• [İş talebi] Seçilmiş alıntıdaki "Hayat benimse bayramlarıma" ile "oynamalarını bekleme onlardan." arasındaki bölümü, bu iki ifade de dahil olmak üzere birebir kopyala.

• [Seçilmiş alıntı]

Kolonya kokusu yoktur, kalabalıklar içinde kim, nerde, ne zaman, kiminle kaygısı yoktur, ''ah onlar da mı ordaymış'' rahatsızlığı da yoktur gittiğin yerlerde, belki bu şekilde herşey daha da yolundadır. Mecbur kaldığın için değil içinden geldiği için yapmışsındır gerçekten. Ama bir de bunu nesil farkından mütevellit seni ısrarla bayramda görmek isteyenlere anlat...yorucu olsun hayat o zamanlarda. Eskiden bıcı bıcı giydirilip oraya buraya sürüklenen sen şimdi elini ayağını istediğin yere istediğin ölçüde uzatabiliyorsun nasılsa. Yaş haddinden uzattırmaya bile başlayabilirsin hatta. Hoş belki o sürüklemelerle çok şey kazanmışsındır, hatta belki de şu anki hal-i ruhiyetinde de izleri mevcuttur. Bilinmez...

Sıradan bi günde işte, yolda giderken, elinde çikolata pakediyle bir bayan geçti yanımdan bugün. O esnada, eski tanıdık bir koku geldi burnuma. Serin bir rüzgar yüzüme dokunup geçince, o andan oldukça mutlu oldum ben. Bayram bunu hissettirecekse gelsin dedim o an. Herkes güzel gözüktü işte o an. En çirkin kalpli insanları tanımıyor olsam bile hiç birşey için suçlayamazdım o halimle...Herkes kendi halinde.

Bugün bayram veyahut değil. Bu gün adına bayram demek istiyorsanız bayram olsun. İstemiyorsanız da keyfiniz bilir.

Hayat benimse bayramlarıma da biraz ben karar vereyim :) yarın olmazsa ondan sonraki gün olsun, mutlu olsun kutlu olsun yeterki... yoksa ben deli miyim ne?

13 Eylül 2009 Pazar

Kamera alalı çok oluyor ancak film setinde kararsızlık hakim

Zincirleme rastlantılar düşüncede de zincirleme haline getirilmezse bu işin kolaylıkla üstesinden gelinir.

Rastlantıya rastlantı deyip geçmek içinden gelmiyorsa, illaki hayatı film şeridine çevirip seyrine doyulmaz hale getirmek istiyorsan seni tutan yok tabi. Yönetmen sen isen eğer, işler daha da kolaylaşır senin için. Senarist olmadığının ciddi anlamda farkında olman gerek ama. Sürprizlere hazırlıklı olman da gerek... işler yolunda gitmezse film setinde sakın topu yardımcı yönetmene atmaya kalkma hemen. Ya da suçu oyunculara atıp aynı sahneyi tekrar tekrar oynamalarını bekleme onlardan.

İşte şimdi tesadüfi bir film yine...motor!

• [Veri dökümü]
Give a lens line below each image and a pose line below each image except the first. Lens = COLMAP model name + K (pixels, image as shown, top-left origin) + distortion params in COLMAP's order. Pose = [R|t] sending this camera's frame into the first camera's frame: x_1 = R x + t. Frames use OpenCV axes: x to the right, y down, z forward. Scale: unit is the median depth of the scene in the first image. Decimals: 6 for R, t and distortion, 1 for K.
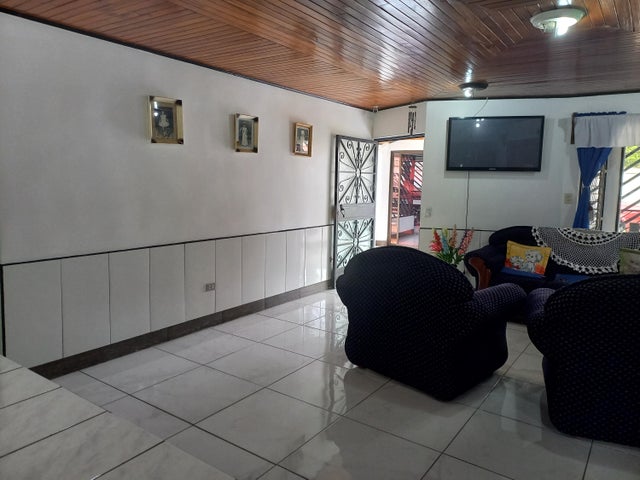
lens RADIAL K [[474.9, 0, 302.5], [0, 474.9, 228.8], [0, 0, 1]] dist [0.068419, -0.072103]
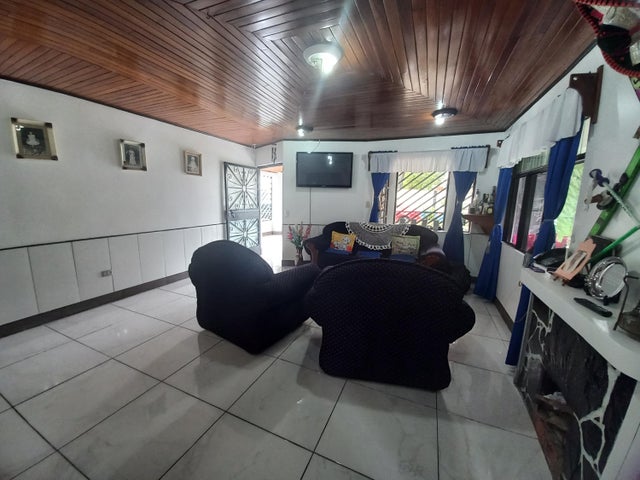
lens RADIAL K [[258.1, 0, 310.1], [0, 258.1, 244.6], [0, 0, 1]] dist [0.000985, -0.010165]
pose [[0.980294, -0.037032, 0.194040, 0.182063], [0.021719, 0.996521, 0.080457, -0.001466], [-0.196345, -0.074657, 0.977689, 0.163593]]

• [Yazılı yanıt]
Hayat benimse bayramlarıma da biraz ben karar vereyim :) yarın olmazsa ondan sonraki gün olsun, mutlu olsun kutlu olsun yeterki... yoksa ben deli miyim ne?

13 Eylül 2009 Pazar

Kamera alalı çok oluyor ancak film setinde kararsızlık hakim

Zincirleme rastlantılar düşüncede de zincirleme haline getirilmezse bu işin kolaylıkla üstesinden gelinir.

Rastlantıya rastlantı deyip geçmek içinden gelmiyorsa, illaki hayatı film şeridine çevirip seyrine doyulmaz hale getirmek istiyorsan seni tutan yok tabi. Yönetmen sen isen eğer, işler daha da kolaylaşır senin için. Senarist olmadığının ciddi anlamda farkında olman gerek ama. Sürprizlere hazırlıklı olman da gerek... işler yolunda gitmezse film setinde sakın topu yardımcı yönetmene atmaya kalkma hemen. Ya da suçu oyunculara atıp aynı sahneyi tekrar tekrar oynamalarını bekleme onlardan.